I will prove in general that $\displaystyle \sum_{k \geq 1} \phi(k) \left \lfloor \dfrac{n}{k} \right \rfloor = \dfrac{n(n+1)}{2}.$

Note that $\left \lfloor \dfrac{n}{k} \right \rfloor$ is the expression for the number of multiples of $k$ less than or equal to $n$ . Thus, we can write $\left \lfloor \dfrac{n}{k} \right \rfloor$ as $\left \lfloor \dfrac{n}{k} \right \rfloor = \displaystyle \sum_{\substack{m \leq n\\ k \mid m}} 1.$

Thus, substituting this back into the original expression gives us \begin{aligned} \displaystyle \sum_{k \geq 1} \phi(k) \left \lfloor \dfrac{n}{k} \right \rfloor &= \displaystyle \sum_{k \geq 1} \phi(k) \displaystyle \sum_{\substack{m \leq n\\ k \mid m}} 1\\ &= \displaystyle \sum_{k \geq 1} \displaystyle \sum_{\substack{m \leq n\\ k \mid m}} \phi(k). \end{aligned}

If we instead consider this summation in $k$ , rather than in $m$ , we get \begin{aligned} \displaystyle \sum_{k \geq 1} \displaystyle \sum_{\substack{m \leq n\\ k \mid m}} \phi(k) &= \displaystyle \sum_{k \geq 1} \displaystyle \sum_{\substack{k \mid m\\ m \leq n}} \phi(k)\\ &= \displaystyle \sum_{m=1}^{n} \displaystyle \sum_{k \mid m} \phi(k). \end{aligned}

Now we can use the famous identity $\displaystyle \sum_{d \mid n} \phi(d) = n.$

to get $\begin{aligned} \displaystyle \sum_{m=1}^{n} \displaystyle \sum_{k \mid m} \phi(k) &= \displaystyle \sum_{m=1}^{n} m\\ &= \dfrac{n(n+1)}{2}. \end{aligned}$

Thus, proven.

Substituting $n=63$ gives us the answer of $2016$ .

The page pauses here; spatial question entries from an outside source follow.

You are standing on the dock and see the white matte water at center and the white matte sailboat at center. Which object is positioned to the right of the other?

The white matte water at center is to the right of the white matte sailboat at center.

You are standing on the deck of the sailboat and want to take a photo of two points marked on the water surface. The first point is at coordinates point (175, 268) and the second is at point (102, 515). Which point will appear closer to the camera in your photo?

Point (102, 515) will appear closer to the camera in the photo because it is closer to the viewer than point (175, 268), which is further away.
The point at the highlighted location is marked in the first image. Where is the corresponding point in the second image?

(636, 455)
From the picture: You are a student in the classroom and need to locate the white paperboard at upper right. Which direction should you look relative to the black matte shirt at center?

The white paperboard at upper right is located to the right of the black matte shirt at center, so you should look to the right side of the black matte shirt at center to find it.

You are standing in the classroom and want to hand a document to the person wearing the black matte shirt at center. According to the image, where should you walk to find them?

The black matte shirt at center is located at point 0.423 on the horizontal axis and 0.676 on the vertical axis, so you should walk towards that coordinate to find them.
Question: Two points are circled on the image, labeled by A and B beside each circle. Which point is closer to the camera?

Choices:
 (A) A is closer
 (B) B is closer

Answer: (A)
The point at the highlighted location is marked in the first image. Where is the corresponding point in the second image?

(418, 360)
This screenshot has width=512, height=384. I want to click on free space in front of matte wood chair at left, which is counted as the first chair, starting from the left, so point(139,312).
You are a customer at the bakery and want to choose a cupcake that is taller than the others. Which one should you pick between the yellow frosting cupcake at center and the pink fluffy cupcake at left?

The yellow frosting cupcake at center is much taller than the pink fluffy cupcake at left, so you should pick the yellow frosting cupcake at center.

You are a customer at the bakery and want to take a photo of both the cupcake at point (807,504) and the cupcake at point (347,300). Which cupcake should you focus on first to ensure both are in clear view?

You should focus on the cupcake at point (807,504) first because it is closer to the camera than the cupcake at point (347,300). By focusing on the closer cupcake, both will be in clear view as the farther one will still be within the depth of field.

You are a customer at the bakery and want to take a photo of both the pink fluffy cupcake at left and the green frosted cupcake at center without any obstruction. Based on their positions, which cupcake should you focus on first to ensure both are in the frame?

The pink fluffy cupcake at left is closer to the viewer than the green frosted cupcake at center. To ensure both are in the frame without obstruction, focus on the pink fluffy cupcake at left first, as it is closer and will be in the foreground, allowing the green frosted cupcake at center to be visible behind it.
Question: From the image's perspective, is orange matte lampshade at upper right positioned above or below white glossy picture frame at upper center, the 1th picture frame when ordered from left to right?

Its easy to prove that if $F(n)=\sum_{d|n}^{}f(d)$

Then $\sum_{n=1}^{N}F(n)=\sum_{k=1}^{N}f(k)\left\lfloor N/k\right\rfloor$

If we consider $f(n) = \phi(n)$ We get $F(n) = \sum_{d|n}\phi(n) =n$

So $\sum_{k=1}^{N}\phi(k)\left\lfloor N/k\right\rfloor =\sum_{n=1}^{N}F(n)=\frac{n(n+1)}{2}$